Exercise directions –
Please take the records that follow and repeat exactly the lines starting with the line with "190 367 6.79" and going on through the line with "291 166 182.12".

=== Section Start ===

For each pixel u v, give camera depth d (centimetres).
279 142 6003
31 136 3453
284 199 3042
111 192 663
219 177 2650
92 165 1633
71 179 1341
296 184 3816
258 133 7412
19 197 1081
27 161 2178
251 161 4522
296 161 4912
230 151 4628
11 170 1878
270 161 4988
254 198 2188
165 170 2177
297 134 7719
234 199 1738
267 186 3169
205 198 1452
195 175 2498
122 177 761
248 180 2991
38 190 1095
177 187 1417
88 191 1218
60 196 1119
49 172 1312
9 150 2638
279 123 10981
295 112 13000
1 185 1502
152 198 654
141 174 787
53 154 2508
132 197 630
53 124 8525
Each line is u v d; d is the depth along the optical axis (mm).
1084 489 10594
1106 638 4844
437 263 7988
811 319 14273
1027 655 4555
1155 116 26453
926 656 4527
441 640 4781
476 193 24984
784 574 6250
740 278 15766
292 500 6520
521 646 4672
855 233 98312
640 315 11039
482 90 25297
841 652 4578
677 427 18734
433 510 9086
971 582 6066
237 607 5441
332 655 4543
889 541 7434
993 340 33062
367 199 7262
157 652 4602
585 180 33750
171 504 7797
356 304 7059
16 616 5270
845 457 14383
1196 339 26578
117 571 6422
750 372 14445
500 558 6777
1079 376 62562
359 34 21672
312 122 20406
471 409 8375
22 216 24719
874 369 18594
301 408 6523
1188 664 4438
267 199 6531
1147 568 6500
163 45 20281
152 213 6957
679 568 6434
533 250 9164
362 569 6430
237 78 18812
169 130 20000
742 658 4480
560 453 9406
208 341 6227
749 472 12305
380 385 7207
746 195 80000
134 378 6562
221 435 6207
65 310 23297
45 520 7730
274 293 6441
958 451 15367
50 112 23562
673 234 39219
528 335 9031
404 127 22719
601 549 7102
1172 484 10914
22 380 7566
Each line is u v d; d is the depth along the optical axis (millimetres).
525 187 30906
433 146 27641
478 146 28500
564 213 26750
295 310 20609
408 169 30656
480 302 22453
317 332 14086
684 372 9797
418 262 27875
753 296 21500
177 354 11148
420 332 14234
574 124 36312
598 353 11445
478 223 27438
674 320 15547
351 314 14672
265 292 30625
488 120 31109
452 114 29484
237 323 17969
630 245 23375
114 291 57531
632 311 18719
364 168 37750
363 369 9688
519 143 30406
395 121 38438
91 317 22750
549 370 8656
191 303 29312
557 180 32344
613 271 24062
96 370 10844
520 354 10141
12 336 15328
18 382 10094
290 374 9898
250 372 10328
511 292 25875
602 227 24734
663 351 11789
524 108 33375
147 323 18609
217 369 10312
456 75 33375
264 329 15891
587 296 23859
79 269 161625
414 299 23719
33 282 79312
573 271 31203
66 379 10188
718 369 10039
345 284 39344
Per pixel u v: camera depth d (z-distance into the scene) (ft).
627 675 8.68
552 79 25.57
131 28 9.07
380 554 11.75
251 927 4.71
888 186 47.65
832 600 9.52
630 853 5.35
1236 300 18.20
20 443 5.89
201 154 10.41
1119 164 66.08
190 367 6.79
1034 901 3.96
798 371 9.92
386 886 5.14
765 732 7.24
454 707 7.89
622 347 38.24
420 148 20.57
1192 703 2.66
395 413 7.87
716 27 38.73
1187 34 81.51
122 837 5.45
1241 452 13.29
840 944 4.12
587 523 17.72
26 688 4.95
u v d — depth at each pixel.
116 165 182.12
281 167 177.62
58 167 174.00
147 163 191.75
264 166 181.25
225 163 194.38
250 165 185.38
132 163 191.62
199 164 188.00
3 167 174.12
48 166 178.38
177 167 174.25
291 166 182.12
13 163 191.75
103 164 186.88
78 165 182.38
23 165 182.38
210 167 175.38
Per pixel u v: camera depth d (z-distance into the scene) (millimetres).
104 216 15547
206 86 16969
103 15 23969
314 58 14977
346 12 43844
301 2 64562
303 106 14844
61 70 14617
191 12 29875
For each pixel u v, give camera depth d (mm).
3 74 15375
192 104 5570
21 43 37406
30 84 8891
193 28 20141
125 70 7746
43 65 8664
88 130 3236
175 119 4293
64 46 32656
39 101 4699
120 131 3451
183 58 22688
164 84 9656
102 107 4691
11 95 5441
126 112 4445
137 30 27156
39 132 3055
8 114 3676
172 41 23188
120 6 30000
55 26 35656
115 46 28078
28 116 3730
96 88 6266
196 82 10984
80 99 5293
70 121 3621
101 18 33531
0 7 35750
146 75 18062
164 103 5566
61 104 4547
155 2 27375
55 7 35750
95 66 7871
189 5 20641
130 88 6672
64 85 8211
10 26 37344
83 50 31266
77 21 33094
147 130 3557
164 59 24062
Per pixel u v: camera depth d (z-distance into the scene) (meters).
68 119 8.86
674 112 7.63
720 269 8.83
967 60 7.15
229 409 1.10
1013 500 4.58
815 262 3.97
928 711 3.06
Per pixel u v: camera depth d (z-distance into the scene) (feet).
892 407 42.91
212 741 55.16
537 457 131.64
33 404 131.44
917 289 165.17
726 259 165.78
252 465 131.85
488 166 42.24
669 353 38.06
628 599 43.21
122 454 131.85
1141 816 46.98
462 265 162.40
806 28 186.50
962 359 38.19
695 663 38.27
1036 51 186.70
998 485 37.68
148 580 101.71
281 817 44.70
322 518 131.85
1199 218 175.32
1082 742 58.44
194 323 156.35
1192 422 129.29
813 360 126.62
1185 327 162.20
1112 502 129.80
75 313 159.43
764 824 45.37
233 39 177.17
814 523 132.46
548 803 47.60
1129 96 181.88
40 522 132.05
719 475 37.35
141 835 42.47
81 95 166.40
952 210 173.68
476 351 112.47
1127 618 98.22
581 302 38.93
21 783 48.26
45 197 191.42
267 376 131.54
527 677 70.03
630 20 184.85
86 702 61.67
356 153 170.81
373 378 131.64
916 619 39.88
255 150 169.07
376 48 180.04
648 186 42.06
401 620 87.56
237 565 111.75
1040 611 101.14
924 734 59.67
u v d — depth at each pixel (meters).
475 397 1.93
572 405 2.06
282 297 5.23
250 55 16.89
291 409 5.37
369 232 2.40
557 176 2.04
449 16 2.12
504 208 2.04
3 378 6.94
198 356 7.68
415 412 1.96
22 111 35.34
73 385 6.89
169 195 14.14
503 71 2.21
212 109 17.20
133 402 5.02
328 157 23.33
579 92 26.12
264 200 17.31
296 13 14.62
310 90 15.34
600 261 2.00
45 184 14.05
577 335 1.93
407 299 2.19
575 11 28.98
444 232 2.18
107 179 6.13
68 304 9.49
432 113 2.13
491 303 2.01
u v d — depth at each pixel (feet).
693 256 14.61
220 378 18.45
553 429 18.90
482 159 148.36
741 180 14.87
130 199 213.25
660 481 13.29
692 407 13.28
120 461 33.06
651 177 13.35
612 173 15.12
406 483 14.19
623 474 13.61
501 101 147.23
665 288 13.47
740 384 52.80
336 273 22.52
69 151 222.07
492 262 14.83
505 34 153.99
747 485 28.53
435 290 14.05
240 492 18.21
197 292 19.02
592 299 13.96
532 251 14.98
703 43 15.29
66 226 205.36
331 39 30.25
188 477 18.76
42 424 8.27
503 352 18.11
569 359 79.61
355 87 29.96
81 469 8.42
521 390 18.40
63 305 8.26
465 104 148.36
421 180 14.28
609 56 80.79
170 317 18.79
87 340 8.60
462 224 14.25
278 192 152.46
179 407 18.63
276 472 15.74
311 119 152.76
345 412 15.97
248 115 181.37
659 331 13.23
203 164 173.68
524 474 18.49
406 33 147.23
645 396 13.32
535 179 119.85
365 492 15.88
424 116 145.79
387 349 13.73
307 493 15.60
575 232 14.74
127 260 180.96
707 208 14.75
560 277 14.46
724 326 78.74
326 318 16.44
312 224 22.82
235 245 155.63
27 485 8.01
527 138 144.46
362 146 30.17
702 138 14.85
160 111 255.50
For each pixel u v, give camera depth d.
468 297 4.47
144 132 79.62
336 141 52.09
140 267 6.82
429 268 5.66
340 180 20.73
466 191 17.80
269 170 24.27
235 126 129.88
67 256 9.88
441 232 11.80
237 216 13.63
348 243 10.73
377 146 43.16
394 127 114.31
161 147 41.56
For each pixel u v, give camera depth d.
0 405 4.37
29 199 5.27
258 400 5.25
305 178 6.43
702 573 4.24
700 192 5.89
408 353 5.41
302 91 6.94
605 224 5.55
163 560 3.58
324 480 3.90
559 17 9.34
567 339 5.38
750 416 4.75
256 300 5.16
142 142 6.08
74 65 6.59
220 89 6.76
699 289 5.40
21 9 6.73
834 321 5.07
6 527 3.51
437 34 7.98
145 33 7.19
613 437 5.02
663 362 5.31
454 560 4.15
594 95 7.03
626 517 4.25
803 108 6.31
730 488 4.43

=== Section End ===

Response area –
190 367 6.79
1034 901 3.96
798 371 9.92
386 886 5.14
765 732 7.24
454 707 7.89
622 347 38.24
420 148 20.57
1192 703 2.66
395 413 7.87
716 27 38.73
1187 34 81.51
122 837 5.45
1241 452 13.29
840 944 4.12
587 523 17.72
26 688 4.95
u v d — depth at each pixel.
116 165 182.12
281 167 177.62
58 167 174.00
147 163 191.75
264 166 181.25
225 163 194.38
250 165 185.38
132 163 191.62
199 164 188.00
3 167 174.12
48 166 178.38
177 167 174.25
291 166 182.12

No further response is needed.